■ Objective ■
Reproduce the data below verbatim, starting at the line that contains "genus: Salicornia" and continuing through the final line, with both ends included.

■ Exercise materials ■
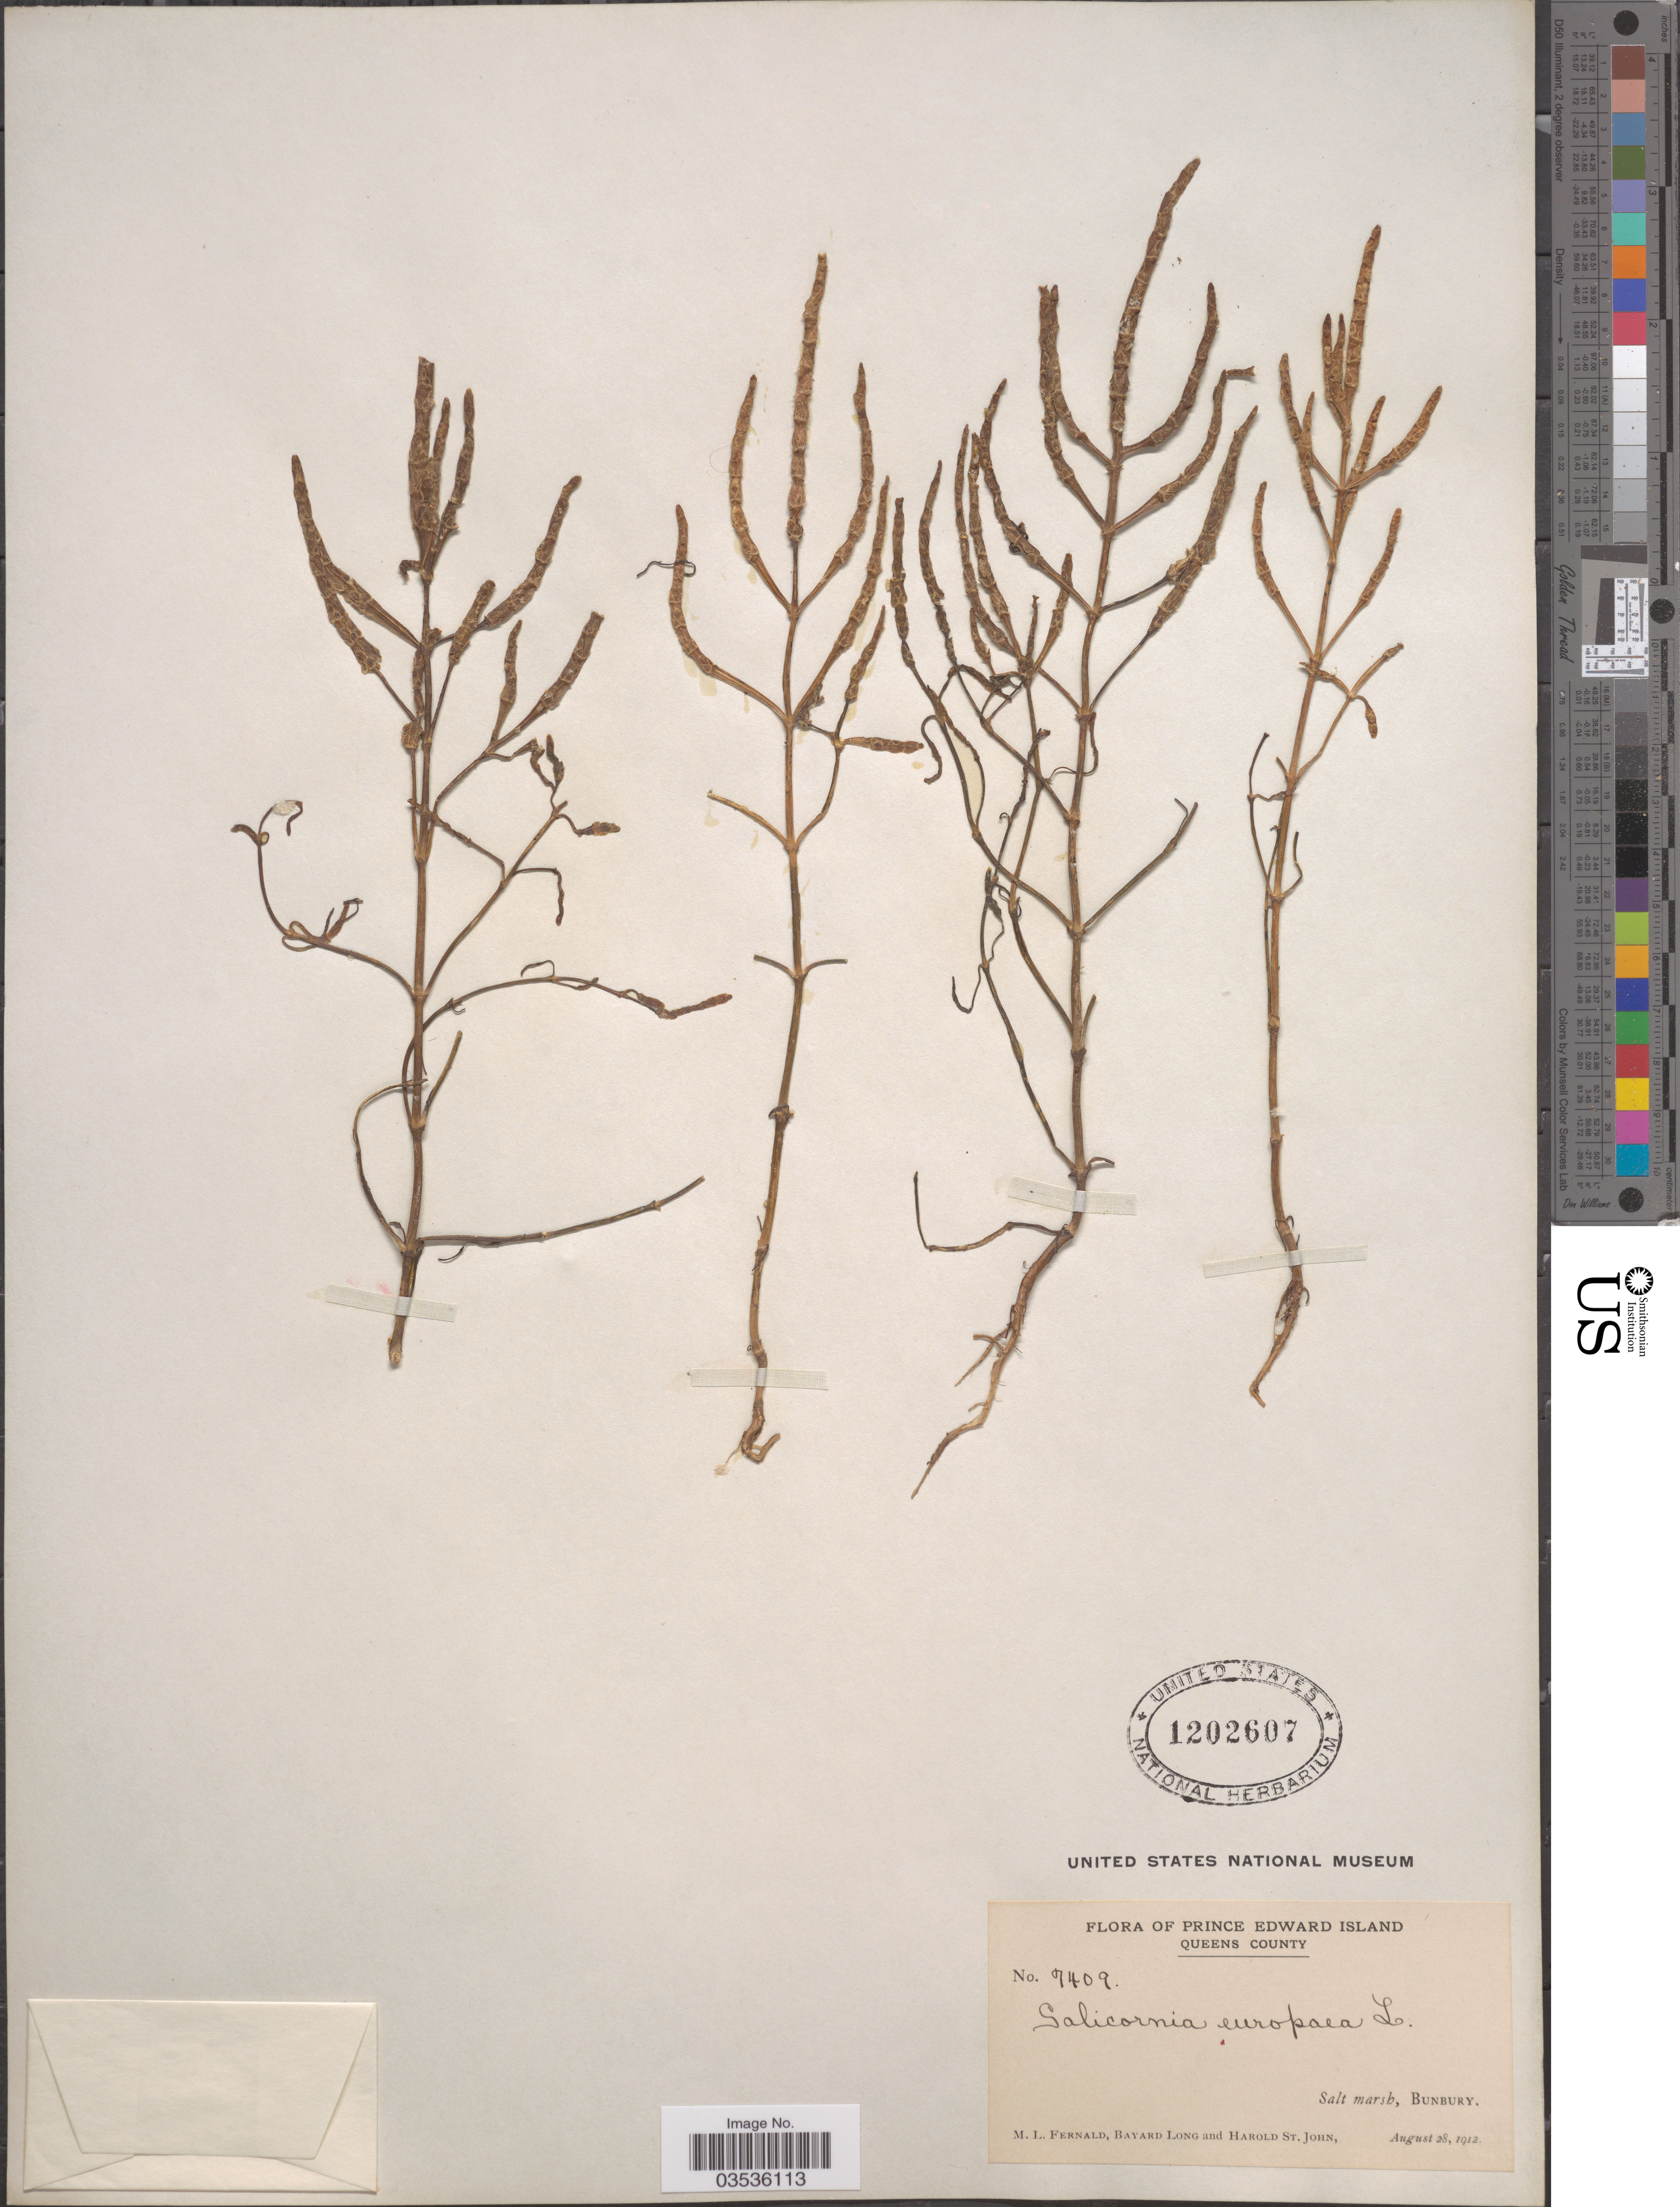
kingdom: Plantae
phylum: Tracheophyta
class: Magnoliopsida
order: Caryophyllales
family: Amaranthaceae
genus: Salicornia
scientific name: Salicornia europaea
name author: L.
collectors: M. L. Fernald, B. Long & H. St. John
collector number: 7409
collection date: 1912-08-28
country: Canada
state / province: Prince Edward Island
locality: Queens County. Bunbury.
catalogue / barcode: US 1202607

■ Reply to the exercise ■
genus: Salicornia
scientific name: Salicornia europaea
name author: L.
collectors: M. L. Fernald, B. Long & H. St. John
collector number: 7409
collection date: 1912-08-28
country: Canada
state / province: Prince Edward Island
locality: Queens County. Bunbury.
catalogue / barcode: US 1202607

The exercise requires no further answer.